When I first applied to PhD programs, I emailed a professor who wanted a link to a personal website instead of a traditional CV. So, I put together this site. Personal websites for researchers have been around for decades, and it’s a great way to showcase your research independent of your institution. Today, though, our academic identities are at risk of being fragmented across different sites, publishers, and tools. There’s GitHub for tracking your open source code contributions, Web of Science for marking down peer reviews, and sites like Google Scholar and Scopus that index your publications.

You can take control of your academic identity online using tools created by the IndieWeb, a community of people focused on making independent personal websites that give you control over your data. It’s decentralized - there’s no one way to be a part of the IndieWeb, but there are some common principles shared among the community.

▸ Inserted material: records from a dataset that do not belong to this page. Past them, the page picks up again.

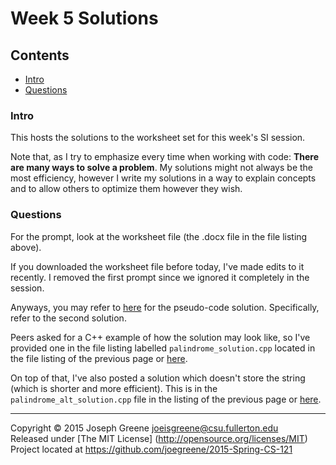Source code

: # Week 5 Solutions

## Contents
- [Intro](#intro)
- [Questions](#questions)

### Intro
This hosts the solutions to the worksheet set for this week's SI session.

Note that, as I try to emphasize every time when working with code: __There are many ways to solve a problem__. 
My solutions might not always be the most efficiency, however I write my solutions in a way to 
explain concepts and to allow others to optimize them however they wish.

### Questions
For the prompt, look at the worksheet file (the .docx file in the file listing above).

If you downloaded the worksheet file before today, I've made edits to it recently. I removed the 
first prompt since we ignored it completely in the session.

Anyways, you may refer to [here](https://github.com/joegreene/CS_121_Fall_2014/tree/master/Weekly%20Work/Week%205/Resources)
for the pseudo-code solution. Specifically, refer to the second solution.

Peers asked for a C++ example of how the solution 
may look like, so I've provided one in the file listing labelled `palindrome_solution.cpp` located in the file listing of the previous page or
[here](https://github.com/joegreene/2015-Spring-CS-121/blob/master/Weekly%20Work/Week%205/Worksheet%20Material/palindrome_solution.cpp).

On top of that, I've also posted a solution which doesn't store the string (which is shorter and more 
efficient). This is in the `palindrome_alt_solution.cpp` file in the listing of the previous page or 
[here](https://github.com/joegreene/2015-Spring-CS-121/blob/master/Weekly%20Work/Week%205/Worksheet%20Material/palindrome_alt_solution.cpp).

-------------------------------------------------------------------------------

Copyright &copy; 2015 Joseph Greene <joeisgreene@csu.fullerton.edu>  
Released under [The MIT License] (http://opensource.org/licenses/MIT)  
Project located at <https://github.com/joegreene/2015-Spring-CS-121>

What can I do using the tools of the IndieWeb? I can respond to other people’s sites using webmentions, and their responses appear on my site. I syndicate posts from my website out to social media like BlueSky and Mastodon and receive likes and comments back on my site using Bridgy and BridgyFed. I’ve set up a way to post directly to my site from my phone using a Micropub server.

To get started, check out the guide on the IndieWeb’s wiki, which is a handy resource. There’s plugins available for many IndieWeb tools to integrate into however you are creating and hosting your website. The IndieWeb IRC channel on #indieweb on irc.libera.chat (also bridged onto Discord and Slack) is welcoming and helpful.

There’s room for innovation in bringing IndieWeb principles to researchers. Could we post preprints on our websites and automatically send them out to preprint servers like arXiv? What would it look like to automatically draw in papers indexed from Scopus onto our CVs? Can we share and respond to papers independent of any individual social media platform? A Google Scholar page doesn’t have to define you as a researcher - with the IndieWeb, give your work a home.